# WTB Meat Grinder and Sausage Supplies



## carsonc1974 (Jul 23, 2012)

Well after getting my first deer ever, its now time to process it out. After calling around and getting prices approaching $250 for 4 quarters of a deer to be processed, and being an avid home cook/ smoker/ bbq'r, I've decided to take on the challenge myself.

Im looking for a meat grinder that wont give up the ghost in one season. Hoping someone might have something they want to get rid of before i drop big bucks on a new one. It would be nice if it had all the sausage tubes as well.

I would even be interested in in recommendations on equipment you guys might have for me.


----------



## nocturnalenemy (Jun 26, 2011)

I think Springville Meat charges $90 for a deer. Never heard of anyone charging $200+ for a deer. No matter though, doing it yourself is easy enough. Check out this one wyogoob reviewed. If you were to trust anyone's opinion of a grinder on the forum, trust goob's. http://utahwildlife.net/forum/26-recipes/30250-100-meat-grinder-review.html


----------



## wyogoob (Sep 7, 2007)

nocturnalenemy said:


> I think Springville Meat charges $90 for a deer. Never heard of anyone charging $200+ for a deer. No matter though, doing it yourself is easy enough. Check out this one wyogoob reviewed. If you were to trust anyone's opinion of a grinder on the forum, trust goob's. http://utahwildlife.net/forum/26-recipes/30250-100-meat-grinder-review.html


Kind words, thank you sir. That little $100 grinder is still going strong and it helped process my elk this season.

Many of our members have chimed in on their personal favorite grinders. I recommend going to Recipes and using the UWN search engine.

good luck


----------



## Seven (Jan 8, 2009)

I picked up one from walmart when it was on clearance for 40.00 about 8 years ago. Think it was originally 89.00. It has done 5 deer, 5 elk and 1 antelope and seems to be running fine. Since I haven't ever used any other one, I can't tell you if there is better. But it does fine for me. I would guess that a more expensive one you wouldn't have to cube it as small as I do for mine. but it came with a couple grinder plates and a sausage stuffer. I have made Bratwursts with it just fine. However it does take some time and work to make the brats with it. I have been playing with the idea of getting a dedicated Sausage stuffer to see if it is any easier.

Looks very similar to this one.

**Record set:**
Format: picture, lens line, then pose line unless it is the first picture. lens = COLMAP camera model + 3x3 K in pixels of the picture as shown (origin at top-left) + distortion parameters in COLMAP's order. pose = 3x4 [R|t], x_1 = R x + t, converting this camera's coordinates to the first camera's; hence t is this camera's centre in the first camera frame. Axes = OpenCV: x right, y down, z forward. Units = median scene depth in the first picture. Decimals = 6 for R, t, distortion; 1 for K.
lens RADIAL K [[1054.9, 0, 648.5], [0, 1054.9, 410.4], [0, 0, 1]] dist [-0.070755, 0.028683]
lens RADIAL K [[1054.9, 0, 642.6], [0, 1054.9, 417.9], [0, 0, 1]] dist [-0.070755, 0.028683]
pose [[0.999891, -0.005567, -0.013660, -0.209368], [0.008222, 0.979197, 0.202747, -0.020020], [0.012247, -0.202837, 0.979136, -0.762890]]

...

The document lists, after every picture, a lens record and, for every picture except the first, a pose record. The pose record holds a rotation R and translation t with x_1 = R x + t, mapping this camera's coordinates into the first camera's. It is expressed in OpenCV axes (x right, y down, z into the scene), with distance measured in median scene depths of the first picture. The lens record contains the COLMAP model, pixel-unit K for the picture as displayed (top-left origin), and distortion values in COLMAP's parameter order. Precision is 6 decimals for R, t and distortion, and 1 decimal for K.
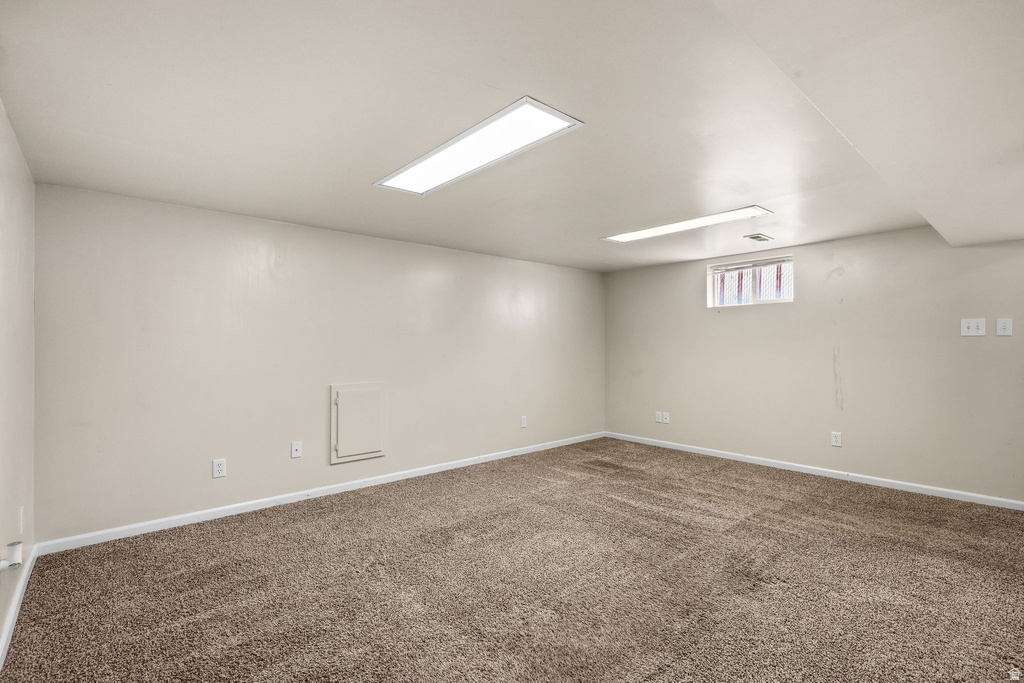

* * *

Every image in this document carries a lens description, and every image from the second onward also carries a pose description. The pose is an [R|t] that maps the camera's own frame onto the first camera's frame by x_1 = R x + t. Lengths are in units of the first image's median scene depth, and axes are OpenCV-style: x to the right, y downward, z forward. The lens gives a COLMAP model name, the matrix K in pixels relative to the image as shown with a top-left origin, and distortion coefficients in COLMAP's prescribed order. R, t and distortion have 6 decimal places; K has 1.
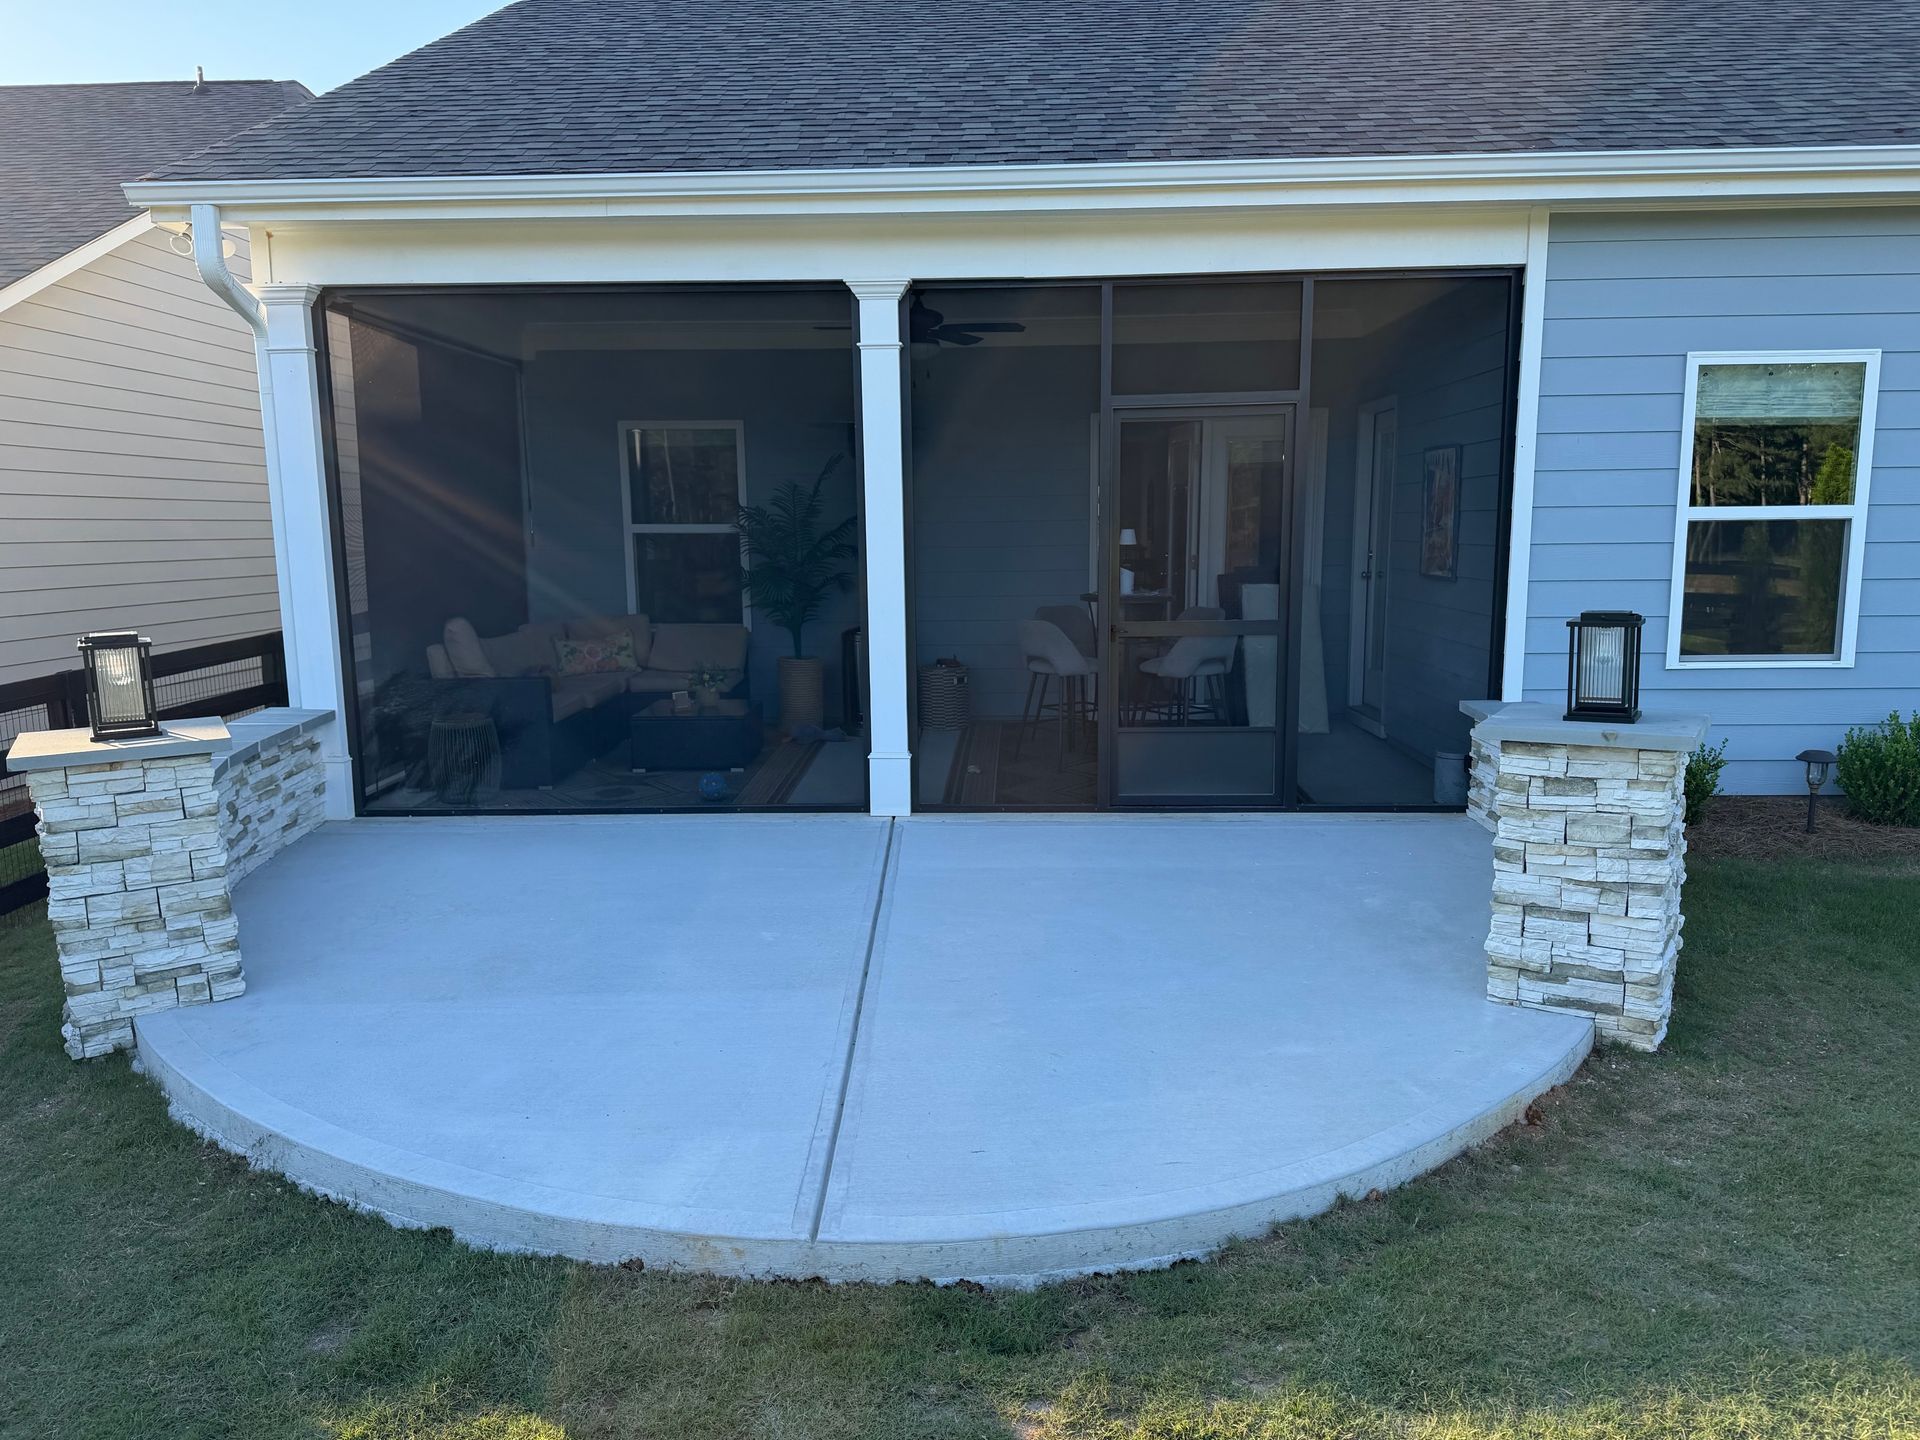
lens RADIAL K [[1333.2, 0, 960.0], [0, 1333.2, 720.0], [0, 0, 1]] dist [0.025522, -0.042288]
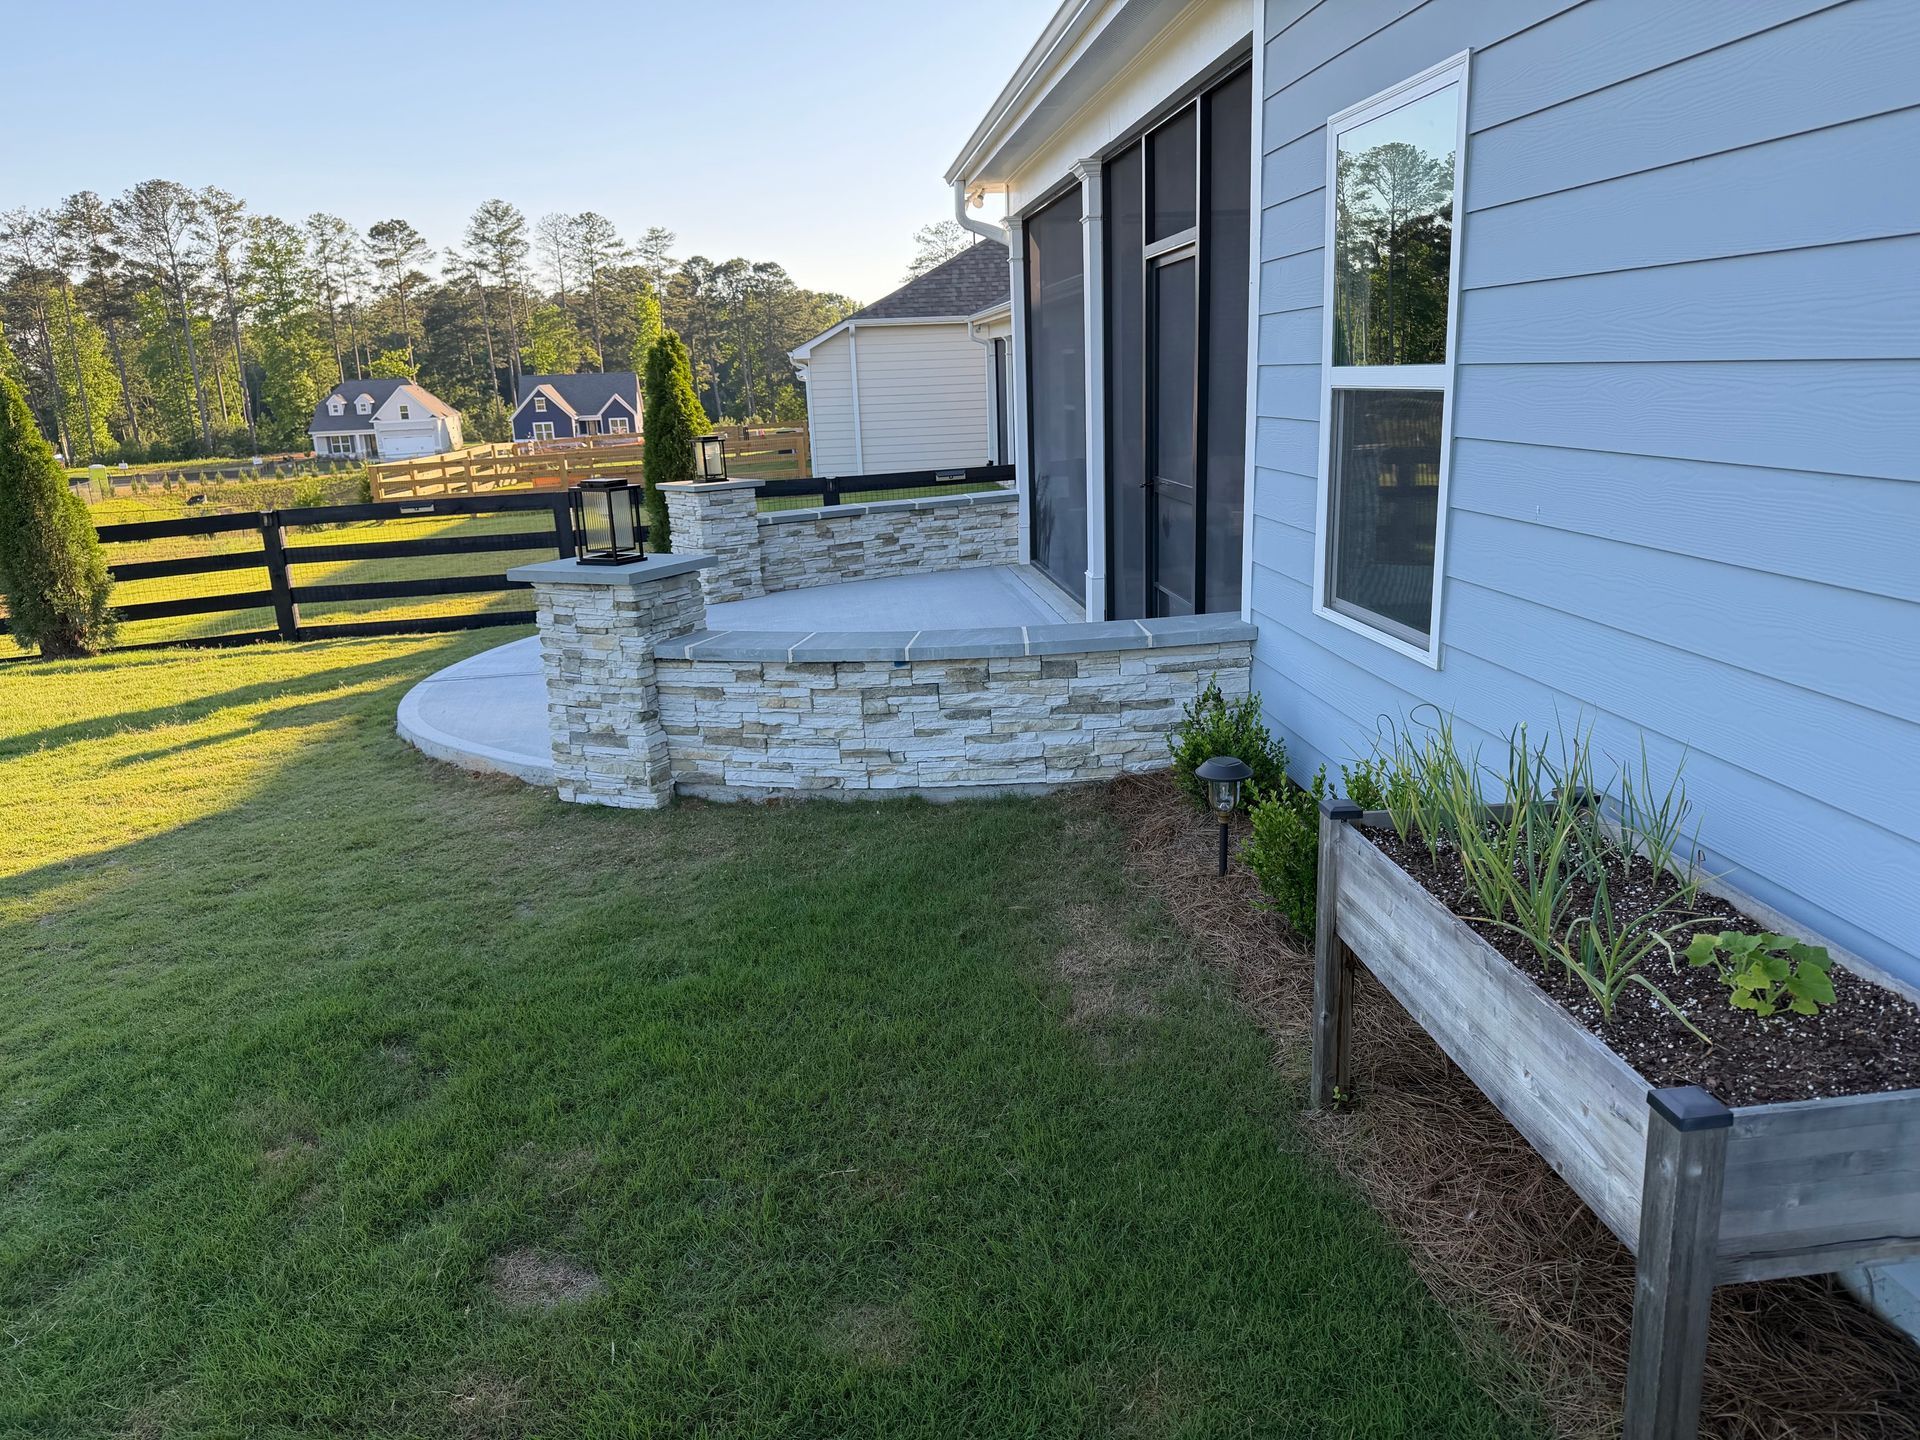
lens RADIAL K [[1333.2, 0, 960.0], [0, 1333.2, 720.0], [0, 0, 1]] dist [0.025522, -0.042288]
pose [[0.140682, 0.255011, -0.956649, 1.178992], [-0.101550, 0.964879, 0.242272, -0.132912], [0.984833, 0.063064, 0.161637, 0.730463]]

**Aim of the task:** Write the next part of the meat grinder forum thread, picking up after its final line. The rows play no part in this.

**Task output:**
http://www.walmart.com/ip/Prago-Weston-Heavy-Duty-Electric-Meat-Grinder/14321012#about


----------



## Buckfinder (May 23, 2009)

$250 sounds more like the price for an elk.


----------



## gdog (Sep 13, 2007)

$100 Meat Grinder in Goobs review :O||:

$99 Meat Stuffer from Northern Tools as well :thumb:

.....searching Goobs posts in the recipe forum :thumb:


----------



## carsonc1974 (Jul 23, 2012)

thanks for the heads up everyone. didn't even realize there was a recipe section!


----------



## GaryFish (Sep 7, 2007)

carsonc1974 said:


> thanks for the heads up everyone. didn't even realize there was a recipe section!


Please don't say that out loud. Last time someone said that, we found Goob curled up in the fetal position in the corner of his basement, surrounded by various aging sausages, hams, and smoked meats just rocking back and forth mumbling about pickling salts. It wasn't pretty. It took grinding up 14 squirrels, 2 antelope, and and a racoon into a garlic fused pate' to get him back to normal.


----------



## Speeddmn (Aug 12, 2013)

i paid $0.60 a pound for breakfast sausage at the processor. my entire bill was 48 bucks... Don't know where or who quoted you 250, but i'd avoid them.


----------



## carsonc1974 (Jul 23, 2012)

It was a very common name posted and used on here. I even explained the animal was already quartered and cleaned.


----------



## wyogoob (Sep 7, 2007)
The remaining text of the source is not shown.